Whose Epic Fury?
President Trump says the war could last a month after US-Israeli strikes kill Iran's supreme leader Ali Khamenei. There's little chance the US will achieve its strategic goals but others stand to win.
US military operations have overblown code names. ‘Midnight Hammer’ was invoked to strike Iran’s nuclear sites last June and ‘Absolute Resolve’ for the raid to capture Nicolas Maduro. This time Israel opted for ‘Operation Lion’s Roar’ and the US, not wanting to lose the nomenclature arms race, settled on ‘Epic Fury’.
What’s in a name? This is Trump’s and Israeli Prime Minister Netanyahu’s coup de grâce against their hated foe, the Islamic Republic of Iran. But whose fury is truly being invoked here?
Trump’s motivation for launching this war seems less driven by American fury than by a typically idiosyncratic mixture of things. Frustration at not having brokered an end to Russia’s invasion of Ukraine by the fourth anniversary of that war last week. Anxiety around his domestic approval falling to just 38%. And a clear timeline leading to the US midterm elections this November.

[Rows from a data collection]
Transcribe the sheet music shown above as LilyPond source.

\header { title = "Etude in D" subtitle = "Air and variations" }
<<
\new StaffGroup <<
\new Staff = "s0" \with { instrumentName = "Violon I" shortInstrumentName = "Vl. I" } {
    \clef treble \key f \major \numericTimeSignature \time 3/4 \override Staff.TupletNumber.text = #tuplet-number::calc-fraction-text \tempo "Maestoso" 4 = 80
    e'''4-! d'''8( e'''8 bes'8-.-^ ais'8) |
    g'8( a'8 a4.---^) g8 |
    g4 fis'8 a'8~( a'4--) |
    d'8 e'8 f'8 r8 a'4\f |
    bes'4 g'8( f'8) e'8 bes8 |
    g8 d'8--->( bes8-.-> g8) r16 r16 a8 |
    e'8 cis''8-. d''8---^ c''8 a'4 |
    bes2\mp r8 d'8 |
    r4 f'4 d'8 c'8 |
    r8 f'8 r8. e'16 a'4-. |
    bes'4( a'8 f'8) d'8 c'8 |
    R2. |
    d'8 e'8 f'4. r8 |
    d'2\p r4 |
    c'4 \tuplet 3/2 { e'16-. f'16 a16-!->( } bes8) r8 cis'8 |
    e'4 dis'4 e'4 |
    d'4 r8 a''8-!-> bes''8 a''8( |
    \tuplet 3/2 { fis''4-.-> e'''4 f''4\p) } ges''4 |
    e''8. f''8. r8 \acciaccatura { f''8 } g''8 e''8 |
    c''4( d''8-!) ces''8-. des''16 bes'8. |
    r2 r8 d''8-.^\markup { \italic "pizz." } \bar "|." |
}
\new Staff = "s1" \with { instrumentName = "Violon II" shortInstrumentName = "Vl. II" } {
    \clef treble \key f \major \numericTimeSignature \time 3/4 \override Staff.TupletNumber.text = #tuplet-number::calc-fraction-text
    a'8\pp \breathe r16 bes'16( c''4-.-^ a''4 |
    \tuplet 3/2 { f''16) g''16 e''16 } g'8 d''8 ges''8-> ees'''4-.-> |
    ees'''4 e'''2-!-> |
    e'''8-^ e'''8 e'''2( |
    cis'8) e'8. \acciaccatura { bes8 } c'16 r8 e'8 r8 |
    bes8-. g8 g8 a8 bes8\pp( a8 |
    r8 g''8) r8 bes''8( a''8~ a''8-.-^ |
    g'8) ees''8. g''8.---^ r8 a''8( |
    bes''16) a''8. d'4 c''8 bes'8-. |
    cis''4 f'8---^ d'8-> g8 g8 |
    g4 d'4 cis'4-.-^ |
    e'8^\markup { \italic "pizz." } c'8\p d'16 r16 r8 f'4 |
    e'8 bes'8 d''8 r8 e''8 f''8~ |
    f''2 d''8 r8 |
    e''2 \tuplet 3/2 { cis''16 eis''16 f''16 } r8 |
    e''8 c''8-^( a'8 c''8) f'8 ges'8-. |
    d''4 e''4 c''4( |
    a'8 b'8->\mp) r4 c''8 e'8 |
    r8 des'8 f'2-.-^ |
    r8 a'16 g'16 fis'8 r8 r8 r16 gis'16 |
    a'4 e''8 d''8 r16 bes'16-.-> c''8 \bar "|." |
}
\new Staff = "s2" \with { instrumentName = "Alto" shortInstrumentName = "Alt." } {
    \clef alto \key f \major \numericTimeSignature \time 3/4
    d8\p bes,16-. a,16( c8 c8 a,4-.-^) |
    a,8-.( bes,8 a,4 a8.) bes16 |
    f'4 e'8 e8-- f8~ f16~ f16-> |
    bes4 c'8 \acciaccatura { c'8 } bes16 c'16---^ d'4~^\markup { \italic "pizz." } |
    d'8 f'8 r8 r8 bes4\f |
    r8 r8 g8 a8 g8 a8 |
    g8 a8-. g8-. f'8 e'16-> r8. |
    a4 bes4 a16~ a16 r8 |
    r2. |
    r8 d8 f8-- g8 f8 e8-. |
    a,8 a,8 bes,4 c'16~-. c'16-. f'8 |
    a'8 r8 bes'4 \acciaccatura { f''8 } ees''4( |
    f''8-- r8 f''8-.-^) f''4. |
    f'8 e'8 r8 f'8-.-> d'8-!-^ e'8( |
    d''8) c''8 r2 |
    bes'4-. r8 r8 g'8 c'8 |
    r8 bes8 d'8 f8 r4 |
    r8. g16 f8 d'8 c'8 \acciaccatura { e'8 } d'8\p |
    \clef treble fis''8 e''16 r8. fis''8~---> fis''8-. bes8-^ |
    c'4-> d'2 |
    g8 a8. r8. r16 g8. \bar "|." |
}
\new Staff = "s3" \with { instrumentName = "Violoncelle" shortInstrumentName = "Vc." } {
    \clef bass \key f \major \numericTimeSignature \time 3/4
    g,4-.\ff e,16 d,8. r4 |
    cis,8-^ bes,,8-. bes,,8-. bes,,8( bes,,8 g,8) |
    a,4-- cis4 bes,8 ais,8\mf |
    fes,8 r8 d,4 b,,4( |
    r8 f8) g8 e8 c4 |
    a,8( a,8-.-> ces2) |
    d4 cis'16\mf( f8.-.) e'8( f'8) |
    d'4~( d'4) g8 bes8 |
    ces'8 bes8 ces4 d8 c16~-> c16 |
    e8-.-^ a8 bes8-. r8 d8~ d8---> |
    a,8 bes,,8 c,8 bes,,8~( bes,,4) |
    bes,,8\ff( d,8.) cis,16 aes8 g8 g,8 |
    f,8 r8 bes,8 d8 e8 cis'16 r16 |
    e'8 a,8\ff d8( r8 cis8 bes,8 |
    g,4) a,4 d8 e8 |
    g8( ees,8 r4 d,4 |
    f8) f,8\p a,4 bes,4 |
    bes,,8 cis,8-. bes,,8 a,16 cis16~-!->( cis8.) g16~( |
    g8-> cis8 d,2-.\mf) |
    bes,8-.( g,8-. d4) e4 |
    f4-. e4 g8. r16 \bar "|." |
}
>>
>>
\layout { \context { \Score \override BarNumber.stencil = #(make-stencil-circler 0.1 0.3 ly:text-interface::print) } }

What this exercise asks:
1. In the article on the Epic Fury strikes, what name did Israel choose for its operation?
2. Pick up the article on the Epic Fury strikes against Iran and keep writing from its last sentence.

The results:
1. Operation Lion's Roar

2.
Khamenei’s death may boost Trump’s braggadocio even more than the US airstrike that killed Iran’s legendary Islamic Revolutionary Guard Corps (IRGC) leader Qasem Soleimani in January 2020. Both then and now, ordering operations that contributed to killing Iran’s senior-most leadership allows Trump to cast himself as the ultimate avenger in a US duel with Iran that has persisted since 1979.
Senator Lindsay Graham just reminded us he considers Iran “the mothership of international terrorism”, with memories dating back to the embassy hostages of 1979, Hezbollah’s bombing of the US marine barracks in Lebanon in 1983, and so on.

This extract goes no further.